Published Dec 28, 2017
Missha
16 Posts
Hello, I'm a new nurse working at an LTC and I just have a question for other nurses regarding what my DOC said to me.
At my LTC, we have 4 units, each unit is staffed with one nurse with 3 PSWs to approx 30 or so residents. Basically 10 residents to one PSW for personal care.
It's winter and the holidays so we get sick calls often. Today, one of the units was short a PSW and because it was decided that their unit was "heavier" management decided to pull one of the PSWs from my unit to work on the other one. So now because my unit was short staffed, we weren't able to get everyone out of bed and into the dining room in time for 0830 breakfast. The ones who stayed in bed had their breakfast trays brought to their rooms and we had a PSW who was on modified duties from downstairs come up to help us feed. Breakfast and the morning meds all took longer to complete today compared to usual, but everyone got their food and medication.
By lunch time, we were able to get the ones who were still in bed up and out (if they wanted to be up).
My director of care comes to me in the afternoon, and tells me that next time we're short staffed, I as the nurse should just leave my med cart and focus on getting people out of bed for breakfast and only do meds after people are ALL out to the dining room.

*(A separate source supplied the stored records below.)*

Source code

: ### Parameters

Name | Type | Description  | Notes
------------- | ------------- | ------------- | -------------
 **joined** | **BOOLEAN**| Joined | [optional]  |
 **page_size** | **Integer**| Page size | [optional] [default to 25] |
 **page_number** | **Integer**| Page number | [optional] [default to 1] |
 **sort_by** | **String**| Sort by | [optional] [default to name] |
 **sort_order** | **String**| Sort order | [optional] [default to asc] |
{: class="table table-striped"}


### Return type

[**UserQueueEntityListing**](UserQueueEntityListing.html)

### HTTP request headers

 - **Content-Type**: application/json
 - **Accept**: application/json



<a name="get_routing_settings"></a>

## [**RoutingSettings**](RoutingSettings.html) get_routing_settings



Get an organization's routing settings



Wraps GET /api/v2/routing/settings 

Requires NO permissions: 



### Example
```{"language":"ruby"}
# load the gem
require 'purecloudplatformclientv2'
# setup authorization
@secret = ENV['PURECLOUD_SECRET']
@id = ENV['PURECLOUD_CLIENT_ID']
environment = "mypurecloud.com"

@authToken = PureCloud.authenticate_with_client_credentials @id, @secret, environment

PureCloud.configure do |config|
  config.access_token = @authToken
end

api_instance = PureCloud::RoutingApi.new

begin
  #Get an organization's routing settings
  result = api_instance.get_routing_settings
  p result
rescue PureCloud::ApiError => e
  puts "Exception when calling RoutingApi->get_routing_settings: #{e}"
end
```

My question is: Is it right for her to say this?
A lot of my residents are on levedopa which needs to be on time, insulin, inhalers, pain meds and I have to measure BP and pulse for around half the residents before some their meds can even be given, etc. A couple of residents have responsive behaviours and the only time they'll take their meds is if I catch them at the table before their entree is placed in front of them. The morning med pass is brutal on my unit. If I don't touch my med cart or bother even checking vitals and just focus on pc getting people to dining room and feeding, I'd be doing my morning med pass close to noon and dealing with the side effects of some residents who didn't receive meds on time.
My unit was only short because they took a PSW from my unit to work on another one. The PSW shift also starts an hour before the nurse.